Using customer feedback, you can teach the underlying LLM which documents are truly relevant in your particular case.
Pull-based indexing¶
Existing search engines require you to build a satellite indexing app, which pushes documents to the search engine:
- indexer should maintain back-pressure not to write too many documents which can overflow the internal indexing queue. Queue overflow may cause a search cluster node crash and affect normal search operations. But writing too few documents means a suboptimal indexing throughput.
- you should also implement full re-indexing capability to re-process all the documents in a case of incompatible index mapping change.
Architecturally, your app pushes documents to the search engine and maintains the best rate.
In comparison, Nixiesearch is a pull-based system:
- it pulls the next document batch immediately when indexing resources become available. This approach allows to have a perfect resource utilization and the most optimal indexing throughput.
- it does not have an internal indexing queue, so there is no way to overflow it.
- no need for a specialized indexing app with complicated back-pressure logic. You can use Kafka topic or a set of files on S3 block storage as a source of documents.
Note
Nixiesearch can emulate a push-based indexing behavior using a traditional indexing API, but a pull-based approach is recommended.
S3 index storage and auto-scaling¶
Distributed cluster state is the most complicated part of existing search engines:
- Re-balance of a large index is an expensive and fragile operation due to large amount of data shuffled through the network.
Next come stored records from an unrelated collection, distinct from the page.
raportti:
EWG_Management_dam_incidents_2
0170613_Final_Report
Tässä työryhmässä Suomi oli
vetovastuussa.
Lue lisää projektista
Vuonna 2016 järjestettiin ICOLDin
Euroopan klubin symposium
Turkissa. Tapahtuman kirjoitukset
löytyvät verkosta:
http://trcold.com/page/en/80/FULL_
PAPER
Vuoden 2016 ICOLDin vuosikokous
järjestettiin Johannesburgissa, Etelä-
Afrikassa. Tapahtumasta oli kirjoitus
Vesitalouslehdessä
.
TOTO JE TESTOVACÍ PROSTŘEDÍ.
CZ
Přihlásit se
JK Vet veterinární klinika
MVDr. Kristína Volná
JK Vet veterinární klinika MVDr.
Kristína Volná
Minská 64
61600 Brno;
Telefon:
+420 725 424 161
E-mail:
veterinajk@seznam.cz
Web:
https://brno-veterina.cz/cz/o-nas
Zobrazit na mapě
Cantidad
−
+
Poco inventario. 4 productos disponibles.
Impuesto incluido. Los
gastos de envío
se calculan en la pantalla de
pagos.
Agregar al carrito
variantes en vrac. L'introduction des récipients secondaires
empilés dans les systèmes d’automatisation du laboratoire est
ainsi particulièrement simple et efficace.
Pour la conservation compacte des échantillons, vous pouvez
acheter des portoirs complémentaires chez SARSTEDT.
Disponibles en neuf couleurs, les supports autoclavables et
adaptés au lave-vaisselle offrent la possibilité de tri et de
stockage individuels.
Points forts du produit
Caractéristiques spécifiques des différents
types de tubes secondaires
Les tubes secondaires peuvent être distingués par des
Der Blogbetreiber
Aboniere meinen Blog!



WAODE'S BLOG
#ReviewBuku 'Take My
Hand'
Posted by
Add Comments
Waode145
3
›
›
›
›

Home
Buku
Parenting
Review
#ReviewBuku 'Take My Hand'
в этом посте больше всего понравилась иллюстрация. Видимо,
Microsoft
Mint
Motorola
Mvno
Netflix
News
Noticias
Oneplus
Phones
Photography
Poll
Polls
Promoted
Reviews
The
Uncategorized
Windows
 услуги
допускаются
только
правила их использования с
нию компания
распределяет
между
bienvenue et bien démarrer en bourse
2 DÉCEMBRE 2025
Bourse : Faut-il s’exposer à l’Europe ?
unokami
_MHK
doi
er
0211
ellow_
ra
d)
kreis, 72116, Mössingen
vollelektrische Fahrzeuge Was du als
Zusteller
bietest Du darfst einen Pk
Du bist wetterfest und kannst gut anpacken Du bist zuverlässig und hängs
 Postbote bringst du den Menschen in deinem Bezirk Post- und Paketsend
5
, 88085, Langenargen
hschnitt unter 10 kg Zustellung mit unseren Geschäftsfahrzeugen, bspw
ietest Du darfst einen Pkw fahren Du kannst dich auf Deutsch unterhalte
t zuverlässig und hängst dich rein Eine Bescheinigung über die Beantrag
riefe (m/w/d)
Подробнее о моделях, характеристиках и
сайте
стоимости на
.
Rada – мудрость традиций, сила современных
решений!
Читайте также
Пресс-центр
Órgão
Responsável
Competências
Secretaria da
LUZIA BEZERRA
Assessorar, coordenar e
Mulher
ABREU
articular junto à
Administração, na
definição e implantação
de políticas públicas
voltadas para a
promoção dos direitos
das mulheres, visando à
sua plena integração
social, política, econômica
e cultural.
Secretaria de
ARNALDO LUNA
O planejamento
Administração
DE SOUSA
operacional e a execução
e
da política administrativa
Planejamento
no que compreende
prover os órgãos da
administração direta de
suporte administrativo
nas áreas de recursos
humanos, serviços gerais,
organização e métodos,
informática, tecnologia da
- A subtle bug in consensus algorithm may result in split-brain scenarios and incur data loss.
Nixiesearch uses an S3-compatible block storage (like AWS S3, Google GCS and Azure Blob Storage) for index synchronization, which greatly simplifies cloud operations:
- Search replicas can now be spawned immediately, as there is no need for node-to-node data transfers. No need to have persistent volumes for your k8s Pods. Complete index can be loaded from the object storage, allowing you to have seamless load-based auto-scaling.
- As indexer runs separately from Search replicas, it is possible to have a scale-to-zero autoscaling: search backend can be spawned as a lambda function only when there is an incoming search request.
Limitations¶
Lack of sharding¶
Nixiesearch does not support index sharding out-of-the-box (but nothing stops you from implementing sharding client-side over multiple Nixiesearch clusters).
Main reason for this design decision is much simplified search replica coordination during auto-scaling: each replica always contains a complete copy of the index, there is no need to maintain a specific set of shard-replicas while up-down scaling.
Low indexing throughput¶
As Nixiesearch computes text embeddings on a CPU by default, indexing large sets of documents is a resource-intensive task - as you need to embed all of them.
Nixiesearch implements multiple technical optimizations to make indexing throughput higher (like using ONNX runtime for running LLMs and caching embeddings for frequent text strings), but still expect a throughput of 100-500 documents per second.
GPU needed for fine-tuning¶
Fine-tuning adapts an LLM to a specific training dataset, which requires running tens of thousands of forward-backward passes over a complete dataset. Fine-tuning can take 1-2 hours on a GPU, and can be unreasonably slow even on a fastest CPU.
In practice, CPU fine-tuning is 30x-50x slower than GPU one and can take multiple days instead of 1-2 hours.
License¶
This project is released under the Apache 2.0 license, as specified in the License file.